Introduction de Corinne Moret, Coaching & Communication, à la conférence organisée hier par Le Progrès et la CGPME dans le cadre de la Fête de l'Entreprise 2012.
Bonsoir,
Je suis heureuse d’évoquer avec vous un sujet qui me tient à cœur, celui du bonheur en entreprise. Considérer
que le lieu de travail puisse être un espace de bien-être, que le travail soit un levier d’épanouissement personnel, c’est une belle perspective et c’est une « tendance » qui correspond
à une réalité croissante : les entreprises ont et auront de plus en plus besoin d’individus épanouis et équilibrés.
Plusieurs raisons expliquent cette évolution : complexité, vitesse des changements, intégration de modes de fonctionnement
différents… On le voit, aujourd’hui tout individu dans le cadre professionnel doit s’adapter au
changement, éventuellement se remettre en question, et souvent résister au stress … Il est clair que ces capacités sont plus facilement
mobilisables si l’on est serein !
Mais tout d’abord, pourquoi
vouloir le bonheur au travail ? Tout simplement parce qu’un collaborateur heureux est un collaborateur
qui génère de la performance pour l’entreprise. Et aujourd’hui pour être performante une entreprise a non seulement besoin des mains, du cerveau de ses collaborateurs mais aussi de leur
capacité d’imagination, d’écoute, d’empathie, et de travail en équipe. Et donc, elle ne peut plus ignorer totalement la question du
bonheur.
Nous pouvons bien entendu nous interroger sur le rôle et la responsabilité de l’entreprise en la matière. Je pense pour ma
part, qu’il y a co-responsabilité. Le dirigeant par sa responsabilité sur le système, le collaborateur (dont le dirigeant en tant
qu’individu dans le système) par sa propre responsabilité qu’il exprimera par son besoin d’évolution, de développement, …
Mais
concrètement comment peut-on mesurer le bonheur d’un individu au travail ? Je viens de découvrir une théorie, le « Flow », que j’utilise en entreprise.
Le Flow
c’est le plaisir que l'on ressent lorsqu'on fait quelque chose en parfaite harmonie avec soi-même, que ce soit dans nos loisirs, dans nos relations avec les autres ou au travail.
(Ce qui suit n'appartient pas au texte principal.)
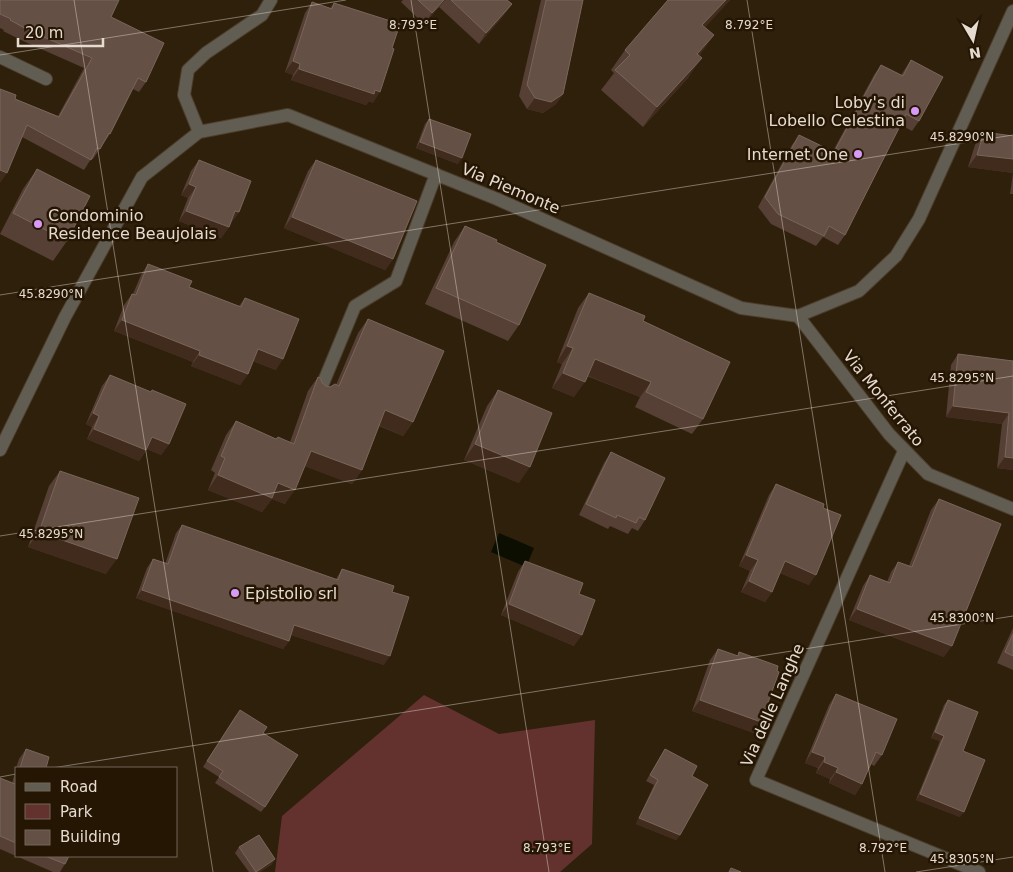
<svg xmlns="http://www.w3.org/2000/svg" width="1013" height="872" font-family="'DejaVu Sans',sans-serif">
<style>
.green{fill:#63322f}
.water{fill:#0b0e00}
.lines{fill:none;stroke-linecap:round;stroke-linejoin:round}
.service-casing{stroke:#4c3e2b;stroke-width:14}
.minor-casing{stroke:#4c3e2b;stroke-width:14}
.service{stroke:#615d52;stroke-width:12}
.minor{stroke:#615d52;stroke-width:12}
.wall{fill:#563f34}
.shaded-wall{fill:#402b1d}
.building{fill:#655045;stroke:#7a655a}
.ticks{fill:none;stroke:#e6dbd0;stroke-width:1;stroke-opacity:0.45}
.poi-dot{fill:#d89af8;stroke:#251604;stroke-width:2}
.labels{text-anchor:middle;stroke-width:5;stroke-linejoin:round;paint-order:stroke}
.poi-label{font-size:16px;fill:#e6dbd0;stroke:#251604;text-anchor:end}
.street-label{font-size:16px;fill:#e6dbd0;stroke:#251604}
.ticks-label{font-size:12px;text-anchor:middle;fill:#e6dbd0;stroke:#251604;stroke-width:5;stroke-linejoin:round;paint-order:stroke}
</style>
<rect width="100%" height="100%" fill="#2f200c"/>
<path class="green" d="M424,695l75,39 96,-14 -3,124 -32,28h-285l7,-56z"/>
<path class="water" d="M499,533l35,15 -8,19 -35,-15z"/>
<g class="lines">
<g class="service-casing">
<path id="service" d="M319,393l36,-87 41,-25 40,-107"/>
</g>
<g class="minor-casing">
<path id="minor" d="M0,57l46,22
M199,132l-15,-37 4,-25 18,-17 56,-38 9,-15
M798,316l91,118 39,40 85,35
M0,450l65,-133 77,-140 57,-45 89,-17 209,84 244,109 57,8 61,-25 37,-35 23,-37 94,-208
M904,451l-148,329 223,92"/>
</g>
<use href="#service" class="service"/>
<use href="#minor" class="minor"/>
</g>
<path class="wall" d="M0,0l111,17 35,65 -7,10 -6,-3 -23,45 -17,25h-2l-7,11 -62,-33 -7,-38 43,17 26,-48 -61,-27 -20,-10 1,-1 -4,-2z
M403,0h104l5,4 -8,11 -25,29 -40,-37 -15,17 -23,-22z
M541,0h42l-20,94 -7,10 -13,9 -16,-4 -8,-13z
M668,0h62l-25,27 -6,29 -11,22 -45,49 -42,-37 13,-17 -3,-3 14,-20z
M312,2l18,6 4,-5 39,100 -4,-2 -3,4 -75,-25 2,-5 -8,-3 20,-59z
M911,60l8,61 -7,10 -11,-6 -56,110 -7,10 -15,-8 -7,9 -45,-22 -13,-17 34,-62 7,-10 34,16 41,-76 7,-10 20,10z
M429,119l29,45 -42,-16 9,-24z
M984,132l29,4v58h-3l3,-21 -45,-6 7,-22z
M199,160l40,52 -8,11 -2,4 -8,11 -42,-17 9,-23 -7,-3 10,-24z
M316,160l77,99 -8,11 -101,-42 24,-57z
M37,169l30,72 -14,20 -53,-27 23,-45z
M465,226l31,16 23,83 -11,16 -83,-37 29,-62z
M148,264l41,23 50,19 6,-8 31,72 -23,-9 -5,13 -8,11 -49,-19 2,-4 -79,-31 10,-26 8,-11h1l8,-19z
M589,293l54,28 60,98 -11,15 -57,-27 5,-10 -53,-21 -13,21 -22,-9 10,-24 -5,-2 21,-54z
M368,319l45,103 -10,14 -24,-10 -17,44 -10,14 -47,-18 -20,38 -13,-5 -10,13 -54,-22 7,-17 -4,-3 15,-35 10,-14 40,18 14,3 18,-51 10,-14 4,6 4,3 4,1 6,-2 22,-52z
M958,354l55,7v109l-16,-2 5,-44 -56,-7 5,-52z
M110,375l59,69 -8,11 -14,-6 -8,12 -52,-22 5,-12 -6,-3 16,-38z
M498,390l21,93 -55,-23 23,-54z
M611,452l34,68 -7,11 -6,-3 -4,6 -18,-8 -2,3 -29,-14 25,-52z
M60,471l46,103 -78,-27 21,-61z
M776,484l47,24 -14,77 -29,-12 -8,19 -7,10 -24,-10 9,-21 -11,-5 30,-71z
M939,499l5,158 -95,-37 14,-34 7,-11 17,7 4,-10 7,-10 11,4 22,-56z
M182,525l154,54 6,-10 50,23 -8,73 -93,-30 -2,6 -6,8 -147,-51 11,-30 6,-9 12,5 11,-31z
M525,561l54,33 -5,52 -73,-31 17,-43z
M1013,628v42l-16,-7z
M718,649l19,7 2,-4 38,19 -23,62 -62,-22 18,-51z
M836,694l46,61 -8,11 -3,-2 -9,20 -7,11 -26,-12 1,-4 -14,-6 2,-5 -13,-5 24,-58z
M948,700l15,51 -3,66 -44,-17 24,-59 -9,-3 13,-33z
M236,715l27,18 2,74 -4,5 -46,-29 4,-6 -16,-10z
M26,749l20,19h-30l3,-9z
M665,749l27,27 -12,59 -4,5 -40,-16 18,-39 -8,-4z
M16,769v87l-16,-7v-71l12,5z
M239,847l36,12 -4,6 -11,7h-11l-14,-19z
M16,856h53l-4,8 -5,8h-7z"/>
<path class="shaded-wall" d="M444,0h1l-6,7 -15,17 8,-11z
M726,0h4l-41,45 13,-20z
M512,4l-8,11 -25,29 7,-11z
M714,35l-14,20 -17,19 14,-20z
M702,58l-14,20 -45,49 14,-20z
M293,61l7,3 -7,11 -8,-3z
M299,69l76,21 5,2 -7,11 -4,-2 -3,4 -75,-25z
M563,94l-7,10 -13,9 -16,-4 8,-11z
M420,142l42,16 -4,6 -42,-16z
M977,155l36,4v14l-45,-6z
M0,170l7,3 -7,10z
M189,184l7,3 -8,11 -7,-3z
M186,211l43,16 -8,11 -42,-17z
M235,211l4,1 -8,11 -3,-1z
M292,217l101,42 -8,11 -101,-42z
M122,320l78,31 -7,11 -79,-31z
M567,346l6,2 -11,16 -5,-2z
M258,349l25,10 -7,11 -25,-10z
M199,355l49,19 -8,11 -49,-19z
M595,359l56,23 -11,15 -56,-23z
M563,373l22,9 -11,15 -22,-9z
M953,406l56,7 -7,11 -56,-7z
M385,410l28,12 -10,14 -27,-12z
M93,413l6,3 -7,11 -6,-3z
M94,429l52,21 -7,11 -52,-22z
M152,437l17,7 -8,11 -17,-7z
M475,444l55,23 -11,16 -55,-23z
M311,451l51,19 -10,14 -51,-19z
M1005,457l8,1v12l-16,-2z
M218,475l60,8 17,7 -10,14 -13,-5 -10,13 -54,-22z
M39,532l78,27 -11,15 -78,-27z
M746,555l12,5 -8,11 -11,-5z
M785,561l31,14 -7,10 -31,-13z
M749,581l23,11 -7,10 -24,-10z
M142,590l147,51 -6,8 -147,-51z
M509,604l73,31 -8,11 -73,-31z
M857,609l95,37 -8,11 -95,-37z
M294,625l96,31 -6,9 -96,-31z
M700,700l61,22 -7,11 -62,-22z
M935,732l9,4 -4,5 -9,-3z
M812,752l13,5 -7,11 -13,-5z
M824,762l14,6 -8,11 -14,-6z
M836,772l26,12 -7,11 -26,-12z
M920,794l44,18 -4,5 -44,-17z
M639,818l41,17 -4,5 -40,-16z
M275,859l-4,6 -11,7h-4z"/>
<path class="building" d="M0,0h119l-8,17 53,26 -18,39 -8,-4 -28,56 -1,-1 -9,16 -3,-1 -6,12 -64,-35 -20,48 -7,-3v-81l16,6 -1,4 44,18 33,-59 -62,-27 -20,-11 1,-1 -11,-5z
M418,0h26l-12,13z
M451,0h56l5,4 -26,29z
M546,0h37l-20,94 -12,8 -16,-4 -8,-13z
M668,0h58l-24,25 12,10 -17,19 5,4 -45,49 -42,-37 15,-15 -5,-5z
M312,2l20,7 2,-6 66,21 -8,24 2,1 -14,43 -5,-2 -1,4 -75,-25 1,-5 -7,-3z
M911,60l32,17 -24,44 -13,-7 -61,121 -16,-9 -5,10 -46,-22 -13,-17 34,-62 35,17 47,-87 22,11z
M429,119l42,15 -9,24 -42,-16z
M984,132l29,4v23l-36,-4z
M199,160l52,21 -12,31 -4,-1 -6,16 -43,-16 10,-24 -7,-3z
M316,160l101,41 -24,58 -101,-42z
M37,169l53,27 -23,45 -54,-28z
M465,226l32,14 -1,2 50,23 -27,60 -83,-37z
M148,264l44,17 -3,6 52,20 4,-9 54,21 -16,40 -25,-10 -10,25 -49,-19 1,-4 -78,-31 10,-26 4,1z
M589,293l56,23 -2,5 87,41 -27,57 -57,-27 5,-10 -56,-23 -10,23 -22,-9 10,-25 -6,-2z
M368,319l76,32 -31,71 -28,-12 -23,60 -51,-19 -16,39 -17,-7 -6,15 -54,-23 7,-17 -4,-2 15,-35 40,18 2,-2 16,7 24,-67 3,2 1,4 4,3 4,1 5,-3 4,2z
M958,354l55,7v97l-8,-1 4,-44 -56,-7z
M110,375l41,17 1,-2 34,14 -17,40 -17,-7 -6,13 -52,-21 5,-13 -6,-3z
M498,390l54,23 -22,54 -55,-23z
M611,452l54,26 -20,42 -6,-3 -3,6 -19,-8 -1,3 -30,-14z
M60,471l79,27 -22,61 -78,-27z
M776,484l48,20 -1,4 18,7 -25,60 -31,-14 -13,31 -23,-11 9,-21 -12,-5z
M939,499l62,25 -49,122 -95,-37 13,-34 20,8 8,-21 14,5z
M182,525l156,55 4,-11 52,17 -2,6 17,5 -19,59 -96,-31 -5,16 -147,-51 11,-31 15,5z
M525,561l58,22 -4,11 16,6 -13,35 -73,-31z
M1013,634v22l-8,-4z
M718,649l20,7 1,-4 39,14 -1,5 2,1 -18,50 -61,-22z
M836,694l61,25 -15,36 -6,-3 -14,32 -26,-12 2,-4 -14,-6 1,-5 -13,-5z
M948,700l30,12 -15,39 22,9 -21,52 -44,-18 24,-58 -9,-4z
M240,710l27,17 -4,6 35,22 -33,52 -46,-30 4,-6 -16,-10z
M26,749l23,8 -3,11h-26z
M665,749l32,17 -5,10 16,9 -28,50 -41,-17 19,-38 -8,-5z
M0,778l15,6 1,-3v62l-16,-7z
M259,835l16,24 -19,13 -17,-25z
M45,856h24l-4,8z
M731,868l10,4h-12z"/>
<path class="ticks" d="M74,0l139,872M411,0l138,872M747,0l138,872M0,55l346,-55M0,295l1013,-160M0,536l1013,-160M52,768l961,-152M0,777l16,-3M916,872l97,-15"/>
<g class="poi-dot">
<circle cx="915" cy="111" r="5"/>
<circle cx="858" cy="154" r="5"/>
<circle cx="38" cy="224" r="5"/>
<circle cx="235" cy="593" r="5"/>
</g>
<g class="labels">
<g class="poi-label">
<text x="905" y="108">Loby's di<tspan x="905" dy="18">Lobello Celestina</tspan></text>
<text x="848" y="160">Internet One</text>
<text x="48" y="221" text-anchor="start">Condominio<tspan x="48" dy="18">Residence Beaujolais</tspan></text>
<text x="245" y="599" text-anchor="start">Epistolio srl</text>
</g>
<g class="street-label">
<text transform="translate(511 188) rotate(23)" y="6">Via Piemonte</text>
<text transform="translate(884 398) rotate(51)" y="6">Via Monferrato</text>
<text transform="translate(772 705) rotate(-66)" y="6">Via delle Langhe</text>
</g>
</g>
<g class="ticks-label">
<text x="413" y="29">8.793°E</text>
<text x="749" y="29">8.792°E</text>
<text x="962" y="141">45.8290°N</text>
<text x="51" y="298">45.8290°N</text>
<text x="962" y="382">45.8295°N</text>
<text x="51" y="538">45.8295°N</text>
<text x="962" y="622">45.8300°N</text>
<text x="547" y="852">8.793°E</text>
<text x="883" y="852">8.792°E</text>
<text x="962" y="863">45.8305°N</text>
</g>
<rect x="15" y="767" width="162" height="90" fill="#251604" stroke="#726556"/>
<rect x="25" y="783" width="25" height="8" fill="#615d52" stroke="#726556"/>
<text x="60" y="792" font-size="15" fill="#e6dbd0">Road</text>
<rect x="25" y="804" width="25" height="15" fill="#63322f" stroke="#726556"/>
<text x="60" y="817" font-size="15" fill="#e6dbd0">Park</text>
<rect x="25" y="830" width="25" height="15" fill="#655045" stroke="#726556"/>
<text x="60" y="842" font-size="15" fill="#e6dbd0">Building</text>
<g transform="translate(973 40) rotate(171)" stroke="#251604" stroke-width="4" paint-order="stroke">
<path d="M0-4L9 19L0 12L-9 19Z" fill="#e6dbd0"/>
<text y="-8" font-size="14" font-weight="bold" text-anchor="middle" fill="#e6dbd0">N</text>
</g>
<path d="M18 38v8h85v-8" fill="none" stroke="#e6dbd0" stroke-width="2.5"/>
<text x="25" y="38" font-size="15" fill="#e6dbd0" stroke="#251604" stroke-width="4" paint-order="stroke">20 m</text>
</svg>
Donc, en environnement professionnel, lorsqu’une personne est en état de flow, elle est créative, concentrée et elle a du plaisir à effectuer sa tâche, son
métier.
Un
test simple, le bilan InterQualia, permet de mesurer le niveau de flow qui est au carrefour des défis ou challenges et des compétences clés de la personne. Les compétences clés
ou « talents », ce sont les compétences
intimement liées à notre personne, les aptitudes fondamentales en quelque sorte, et elles peuvent être exercées dans toutes les professions. Par exemple : capacité de travailler en équipe,
concevoir des projets, communiquer avec le plus grande nombre de personnes, etc … Il est aussi possible de mesurer le niveau de flow pour une équipe.
Cette théorie du
flow répond non
seulement à la question : « Comment ça va pour vous dans le travail ? » mais aussi à « Comment cela pourrait aller mieux ? ». Car finalement,
tout est là … nous sommes tous quelle que soit notre position dans ce même besoin … du bonheur et du bien-être au travail.